Selon le classement de l’Organisation mondiale de la propriété intellectuelle (OMPI), en matière d’environnement institutionnel (composante de l’indicateur se basant sur la qualité de la réglementation, la stabilité politique et le climat des affaires), le pays africain qui a la note la plus élevée est l’Ile Maurice qui obtient la note de 78,8 sur 100 et occupe la 24ème position sur 141. Mais dans le top 50, l’Afrique ne recense que cinq pays : l’Ile Maurice, Botswana (31ème), l’Afrique du Sud (39ème), la Tunisie (49ème) et la Namibie (50ème). De plus, le dernier quartile des pays mal classés est essentiellement africain. Il n’est pas étonnant que « l’esprit d’entreprise» ne soit donc pas totalement au rendez-vous.

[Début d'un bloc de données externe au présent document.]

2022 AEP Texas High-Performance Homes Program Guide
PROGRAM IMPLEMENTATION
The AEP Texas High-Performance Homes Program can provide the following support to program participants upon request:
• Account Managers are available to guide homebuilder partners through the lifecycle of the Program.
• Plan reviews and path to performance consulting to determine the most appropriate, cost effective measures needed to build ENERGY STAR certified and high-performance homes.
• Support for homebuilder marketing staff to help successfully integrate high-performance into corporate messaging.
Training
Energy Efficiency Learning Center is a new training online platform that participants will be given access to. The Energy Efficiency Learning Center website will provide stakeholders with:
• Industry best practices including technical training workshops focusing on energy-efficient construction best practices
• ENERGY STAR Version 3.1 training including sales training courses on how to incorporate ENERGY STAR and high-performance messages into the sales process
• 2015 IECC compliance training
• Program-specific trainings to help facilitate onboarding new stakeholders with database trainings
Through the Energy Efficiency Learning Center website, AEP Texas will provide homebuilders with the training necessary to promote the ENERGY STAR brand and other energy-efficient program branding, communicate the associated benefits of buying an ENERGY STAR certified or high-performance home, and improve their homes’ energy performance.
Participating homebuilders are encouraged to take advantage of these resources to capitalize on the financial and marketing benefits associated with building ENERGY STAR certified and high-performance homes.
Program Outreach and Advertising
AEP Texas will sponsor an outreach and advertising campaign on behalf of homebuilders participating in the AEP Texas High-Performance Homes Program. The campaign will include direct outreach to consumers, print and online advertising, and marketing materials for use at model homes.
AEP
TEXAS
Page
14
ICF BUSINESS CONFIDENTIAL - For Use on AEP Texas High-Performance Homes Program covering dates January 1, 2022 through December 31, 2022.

Si d’une part, l’esprit d’entreprise est le propulseur de l’innovation, il faut, d’autre part, un environnement institutionnel adéquat et des capacités humaines ad hoc. Pour l’environnement institutionnel, on est en présence d’un cercle vertueux en ce sens qu’il permet l’éclosion de l’esprit d’entreprise et qu’en même temps il génère l’innovation qui crée les nouvelles opportunités pour l’esprit d’entreprise. Les produits Apple de Steve Jobs ont par exemple pu être des innovations qui ont poussé leur créateur (et d’autres) à vouloir les utiliser comme tremplin pour d’autres innovations. Mais cela n’a été possible que parce que l’environnement institutionnel américain garantissait le droit de propriété. C’est malheureusement le contraire en Afrique où la recherche des rentes dissuasives (corruption généralisée, etc.) pose de sérieux problèmes aux investisseurs et entrepreneurs.

Enfin, il y a le rôle de l’intelligence car il faut une dose d’intelligence pour créer. Si d’une part l’intelligence est l’œuvre de la génétique, elle n’en est pas moins aussi l’œuvre de l’environnement comme le reconnaissent unanimement maintenant les psychologues. Or, l’Afrique ne propose toujours pas le meilleur environnement pour l’expansion de « l’intelligence ». Selon la composante de l’indicateur OMPI (organisation mondiale de la propriété intellectuelle) mesurant le capital humain et la recherche, la Tunisie est le pays africain ayant la note la plus élevée (38/100) mais elle n’occupe pourtant que la 60ème position sur 141…

Par ailleurs, l'une des qualités des institutions est d'encourager l'esprit d'entreprise ou de faire en sorte que l'esprit d'entreprise soit tourné vers des activités marchandes plutôt que vers des activités politiques ou de survie. C'est là un point qui n'est pas suffisamment souligné et que notre étude met en exergue. Notre étude empirique rappelle de plus que l'entrepreneuriat est fortement lié au développement.

2) Comment développer l’entrepreneuriat en Afrique ? Comment changer l’environnement institutionnel ?

Oasis Kodila-Tedika : Développer l’entrepreneuriat revient à jouer entre autres sur les variables qui l’expliquent. Nous avons présenté une liste, si l’on peut dire, d’un certain nombre de choses mais je tiens à préciser que le chemin n’est pas aussi mécanique que l’on se l’imagine souvent.

Quant au changement de l’environnement institutionnel, la question est posée. Il est vrai que l’on a aujourd’hui une somme de connaissances assez importante, mais elle reste insuffisante pour expliquer d’une manière aussi générale comment changer l’environnement institutionnel de l’Afrique. Autrement dit, quand on propose une réforme institutionnelle, il est d’abord utile de diagnostiquer l’économie en question. L’Afrique est une somme des spécificités trop évidentes pour s’hasarder à proposer une thérapie identique à appliquer partout.